┌─ INPUT DATA

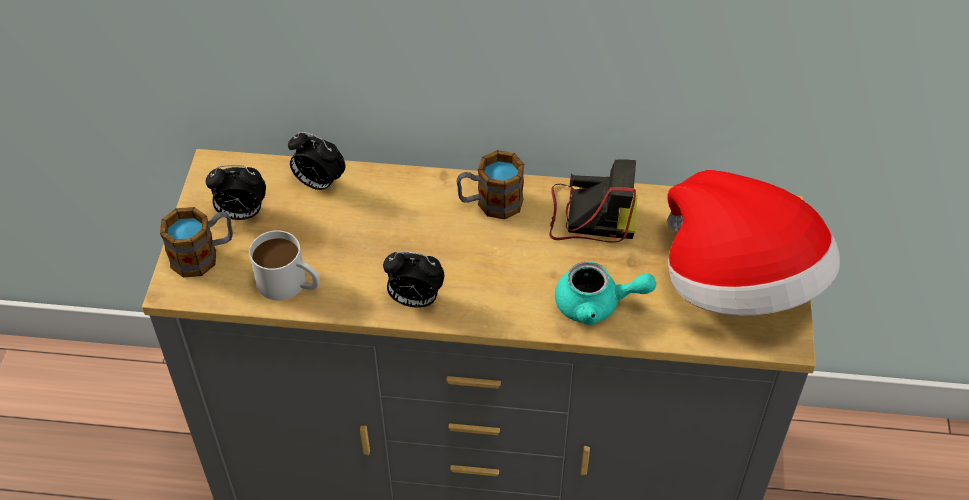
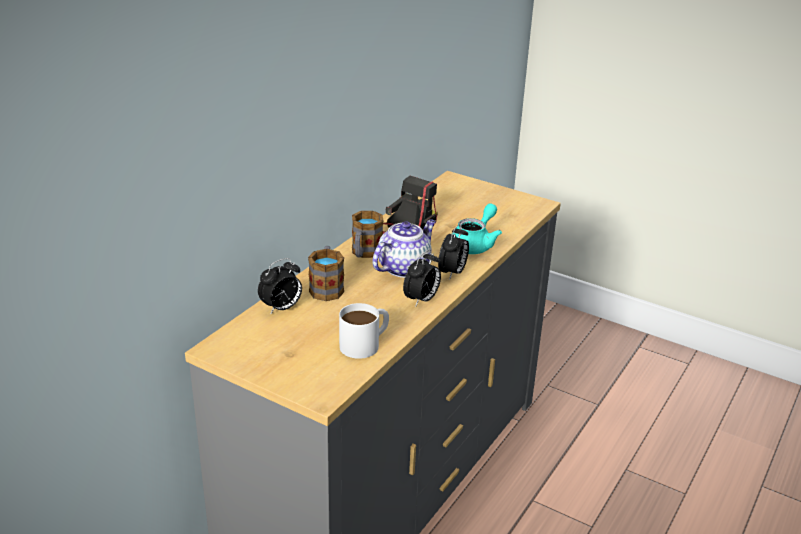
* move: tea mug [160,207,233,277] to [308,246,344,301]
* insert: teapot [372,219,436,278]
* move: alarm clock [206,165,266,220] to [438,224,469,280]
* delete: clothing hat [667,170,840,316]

└─
┌─ INPUT DATA

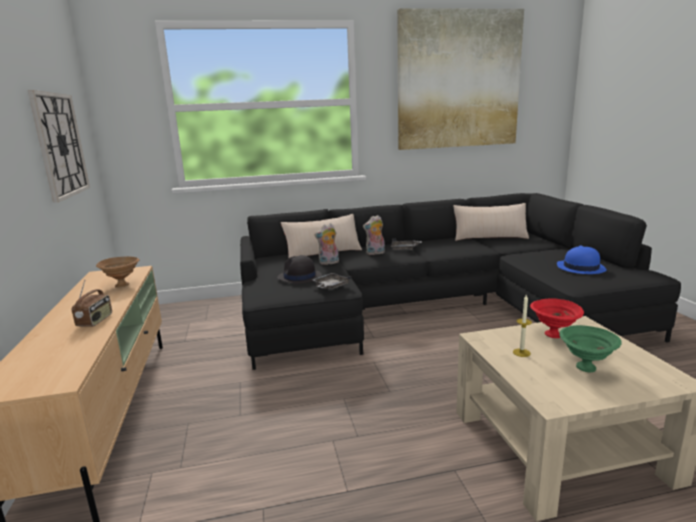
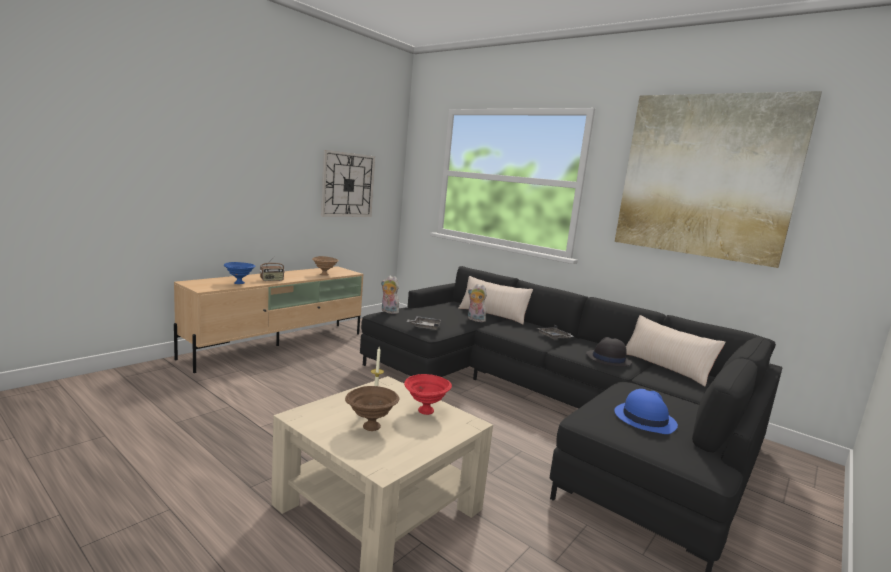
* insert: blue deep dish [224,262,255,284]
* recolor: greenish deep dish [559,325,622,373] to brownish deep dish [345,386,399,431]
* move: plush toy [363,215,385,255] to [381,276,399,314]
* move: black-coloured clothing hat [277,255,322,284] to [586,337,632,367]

└─

→ **DIRECTIONS FOR THIS TASK**
Wherever a line in the listing contains the word "clothing", copy that line out.

→ **SOLVED EXERCISE**
* delete: clothing hat [667,170,840,316]
* move: black-coloured clothing hat [277,255,322,284] to [586,337,632,367]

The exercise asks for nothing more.